Friday, March 29, 2013

Friday

I've been taking photos of the city where K's orphanage is, thinking I'd maybe do a post about that city and what we saw and did there, possibly even today since I'd have extra time. That is not going to happen. I can't get my brain to move that way.

It was hard to leave K. It would be hard to leave your child under any circumstances, but leaving him where we had to leave him made the situation significantly harder. I was vividly reminded today how very vulnerable orphans are - what a tragic thing it is to belong to no one. Even K's baba, much as she loves him, is not someone that K belongs to. This is her job. She has no say in his care, no right to advocate for him - she is very limited in what she can do for him. She can smile at him, hold him, call him sweet nothings (which she apparently does!) and make his whole body smile...for the two mornings a week that she is with him.

K made eye contact with me for a few brief moments today. Long enough moments that it was obviously that he was looking at me. And multiple times, too. But he was not into playing and having fun like he was yesterday afternoon. He was, however, still evidently comfortable in our presence. Whether that was resignation or a sense that we were "safe" and could be trusted, I can't read from him, but he was very willing to be held and to let his body relax against us instead of holding stiff as a board as he did on Monday. Back then I assumed that his CP would not allow him to relax, but we have learned through the week that his tension is related to his emotional state. When something startles him, or he is unsure of something, he stiffens. But you can see here, he is pretty relaxed.
But certainly not all that jazzed about being with us. ;) [And like we keep reminding ourselves, this is a very good thing that bodes very well for his future. We know he can learn to love. We see that with his baba. We know he is discriminatory. We see that in the way he responds to us and to the various other people who have interfaced with him over the week. He has appropriately varied reactions to different people. And as I've said over and over on the blog as much as to myself, when we earn his love we will know we have earned something worth working for. So by Christmas, if not sooner, we're hoping we'll be able to get something of that reaction out of him!]

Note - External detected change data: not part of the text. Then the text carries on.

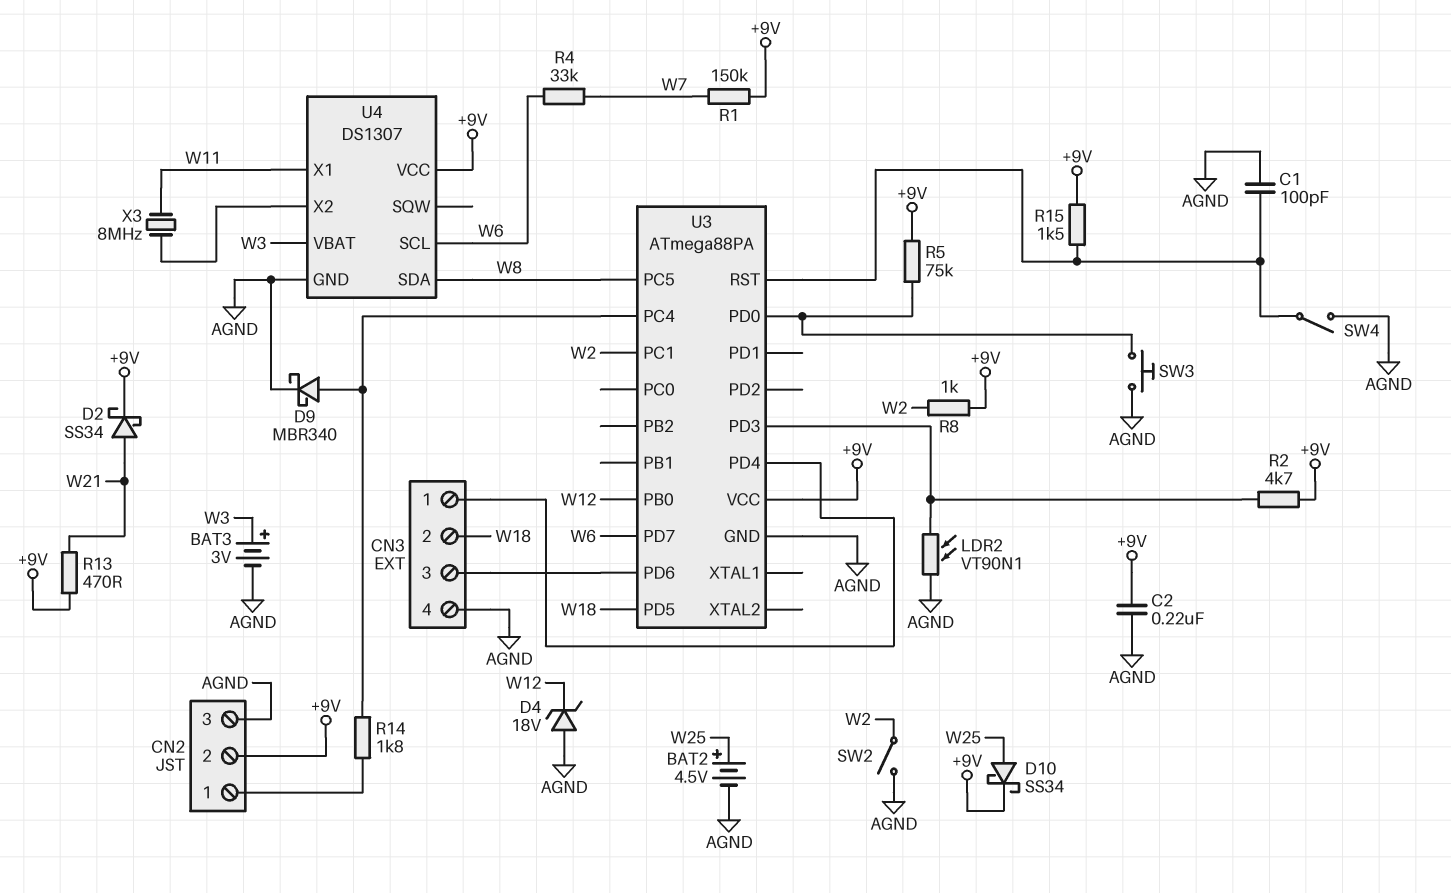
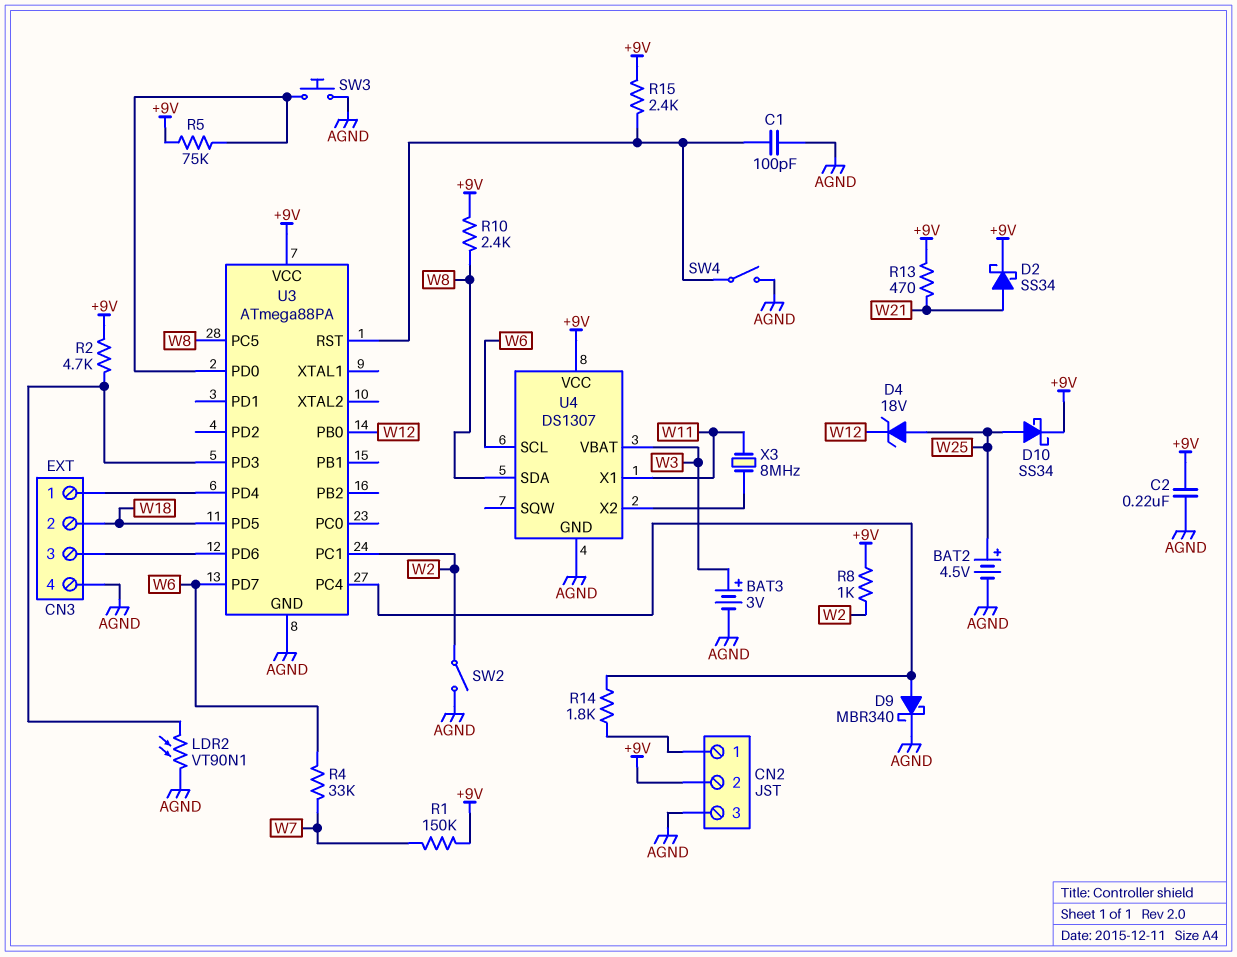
D4: zener 18V (A AGND, K W12) -> zener 18V (A W25, K W12)
R10: none -> 2.4k (+9V, W8)
R15: 1.5k (+9V, U3/RST) -> 2.4k (+9V, U3/RST)

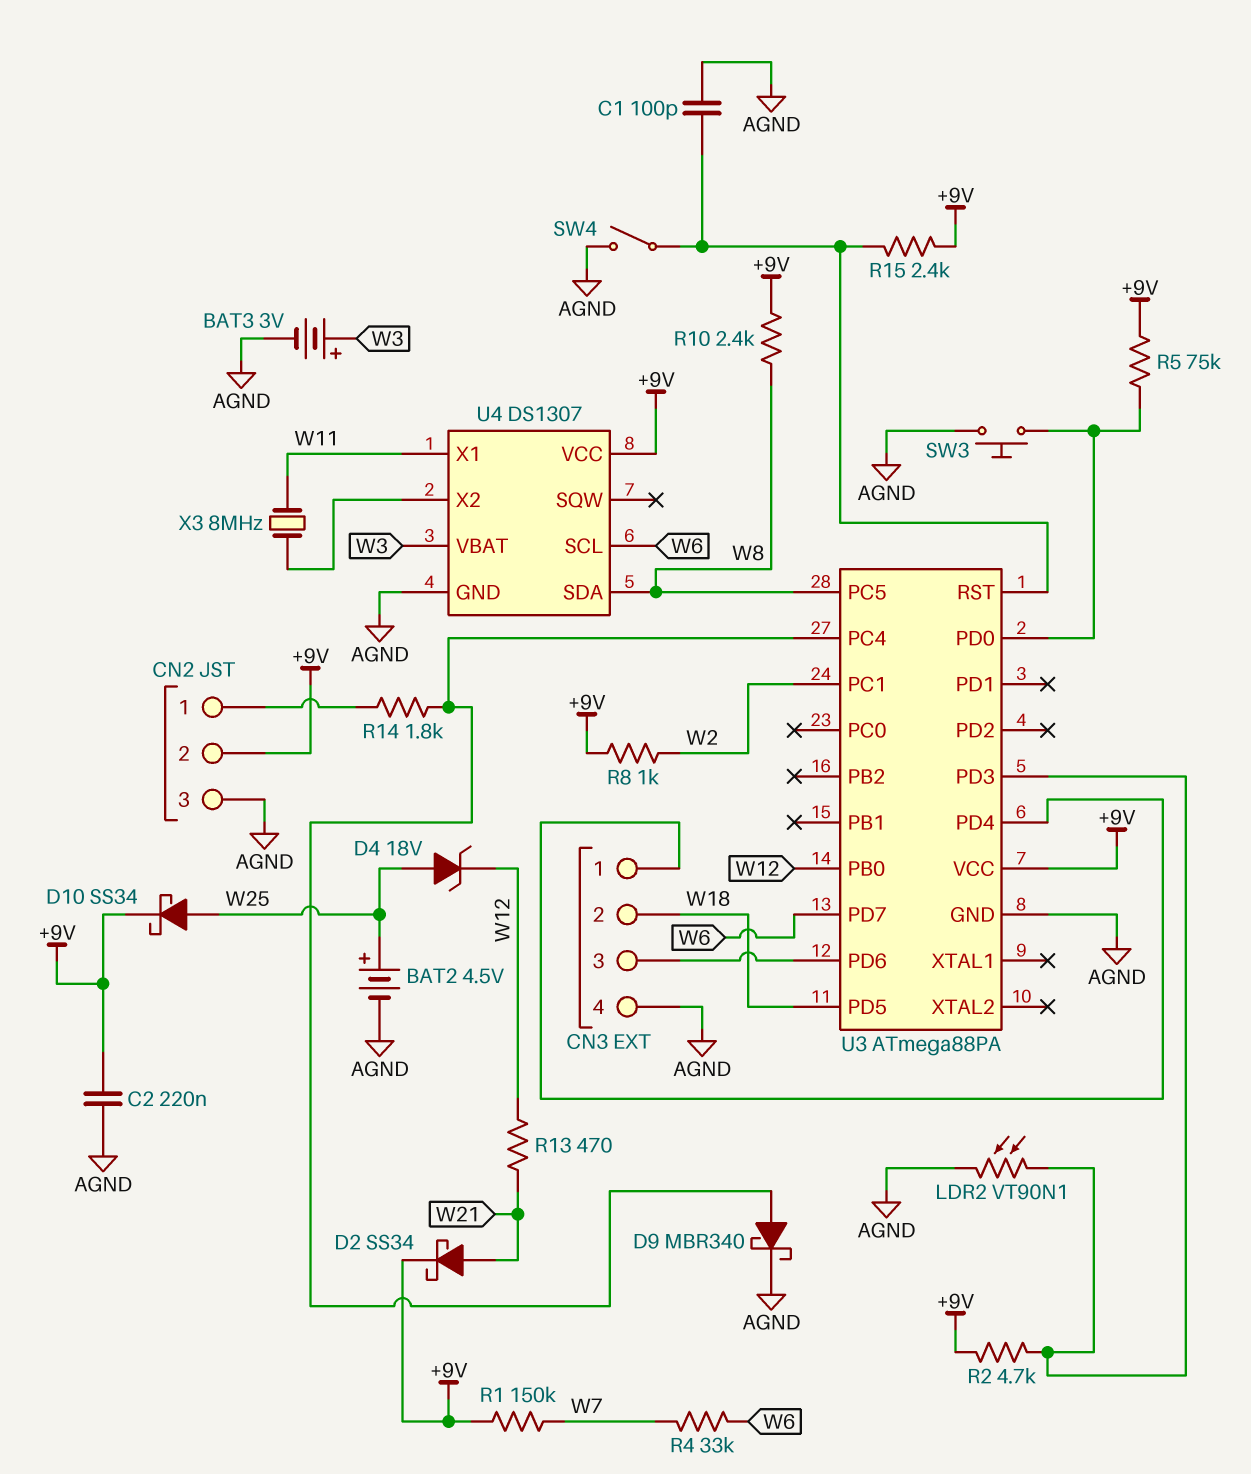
R13: 470 (+9V, W21) -> 470 (W12, W21)
SW2: switch (AGND, W2) -> none

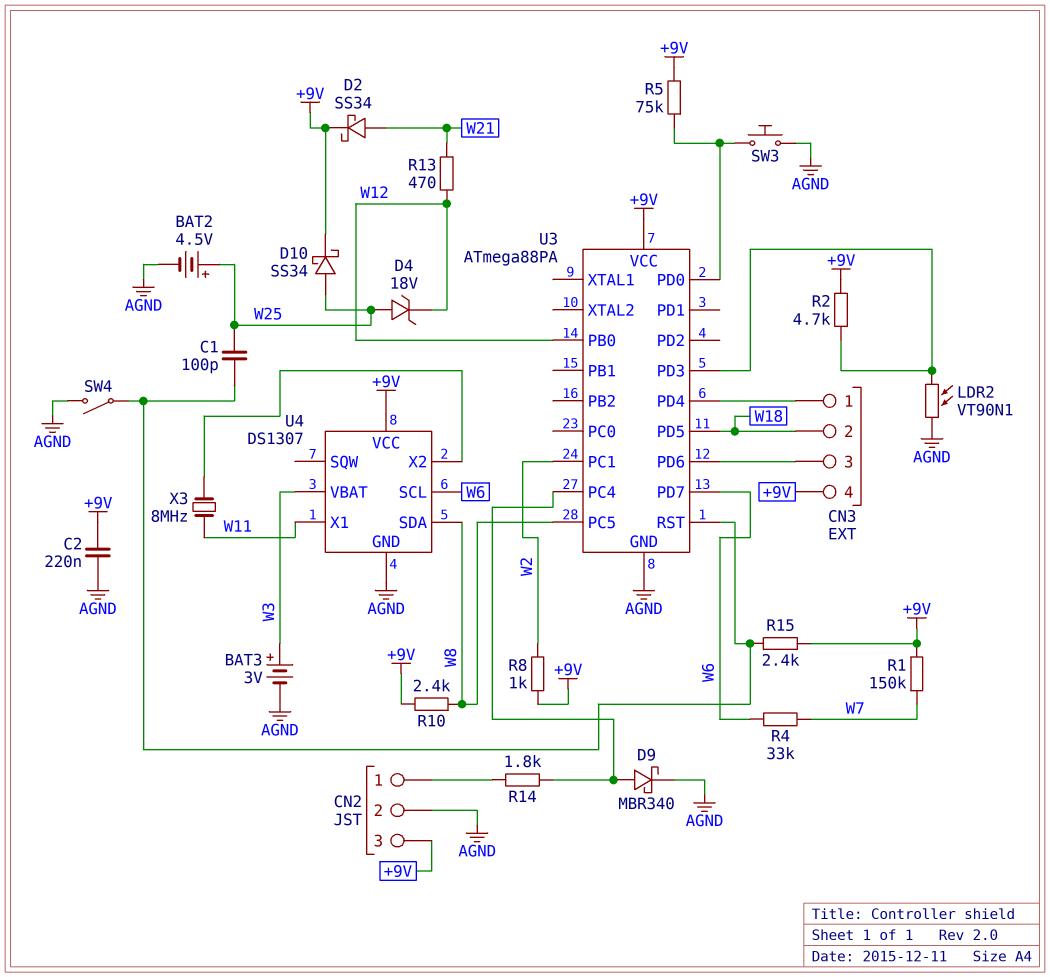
C1: 100pF (AGND, U3/RST) -> 100pF (U3/RST, W25)
CN2 pin 2: +9V -> AGND
CN2 pin 3: AGND -> +9V
CN3 pin 4: AGND -> +9V

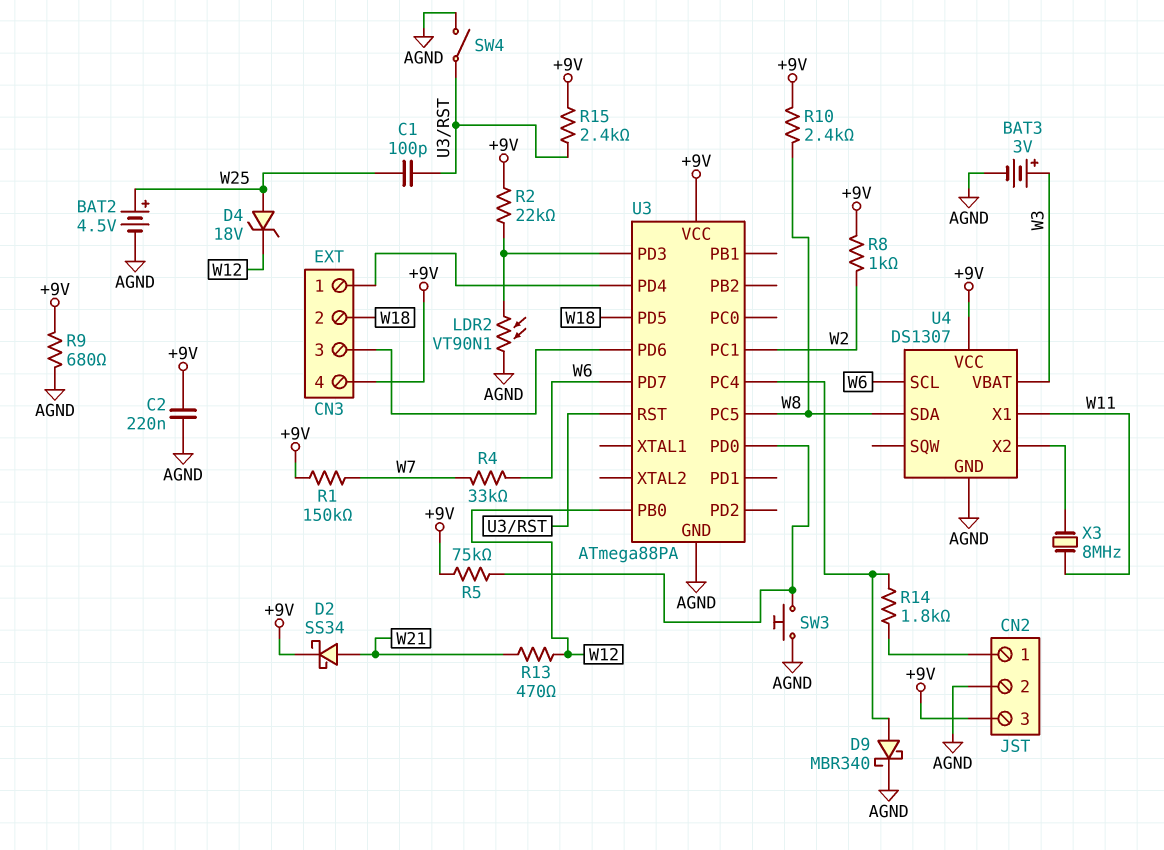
D10: schottky SS34 (A W25, K +9V) -> none
R2: 4.7k (+9V, U3/PD3) -> 22k (+9V, U3/PD3)
R9: none -> 680 (+9V, AGND)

So many people we've seen this week talk about how much potential K has. "All he needs is lots of therapy and he's going to be just fine!" I think there's a lot of truth in this. And I think that the love of a family is going to do wonders, too. He will no longer be an orphan! He will belong to someone, and have family who belongs to him. But I can't get out of my head the fact that the physical healing (getting this almost nine year old boy to be bigger than his not-quite-four-year-old brother) is only part of K's story. He was, as a tiny, vulnerable, premature infant, put in the "care" of a facility that has been compared to Auschwitz. And somehow, amazingly, he managed to stay alive. Many children didn't, and many children who were with him over the years did not fare as well as he did. The two other couples who were with us on their first visit to their boys (ages almost six and almost nine) make K look like Superman. K can roll over!! K can hold his head up sometimes! K shows interest in toys! And he can grab them!!! AND, K responds appropriately to interactions with the various people in his life (love for baba, really likes his PT, relative indifference, but not fear, towards us as kind strangers, complete lack of response to the nurses who wheel him in and out of the visiting room, distaste for the doctor who tried to rub his cheeks all cute, but apparently has NO rapport with K personally). K, at 27 pounds now, is MUCH bigger than the other two little ones we spent time with this week.

But seeing how much K reminds me of Reuben in the way we know he takes in more than he lets on, I wonder what it's going to be to him to work through the trauma of the intensity of the neglect and mistreatment he received for the first almost 8 years of his life before the old director was removed and the new director began making changes. And things don't magically change overnight at a facility of this size just because the director has a different mentality. Even with changeovers in the staff, there are still plenty of the nurses and caregivers who are not only used to the old ways, but resentful toward the director for the changes in protocol being imposed on them.

Today, after we gave K one last hug, smoothed back his hair, gave him a kiss and told him obichum te (I love you) and gave him in his stroller to the nurse, she walked over without a smile, shoved his head back against the back of the seat, and rolled him out of the room. He made no protest. Why should he? This is just part of life, right?

Maybe for now. But it won't be for long. Those days are ticking off one by one, and we are going to be BACK. And we will take this boy away from everything he's ever known, and I'm hoping his life will just explode out of the walls its been held within and he will begin to be able to live. As a son, a brother, as someone who is valuable and wanted and loved and cared for, for the rest of his life.

Don't worry, little boy. Next time we see you, we will not have to leave you.

1 comment:

  1. Praying for great favor that will bring him home soon. I'm so sad that you don't get to bring him home today! I didn't know you had to wait. So hard!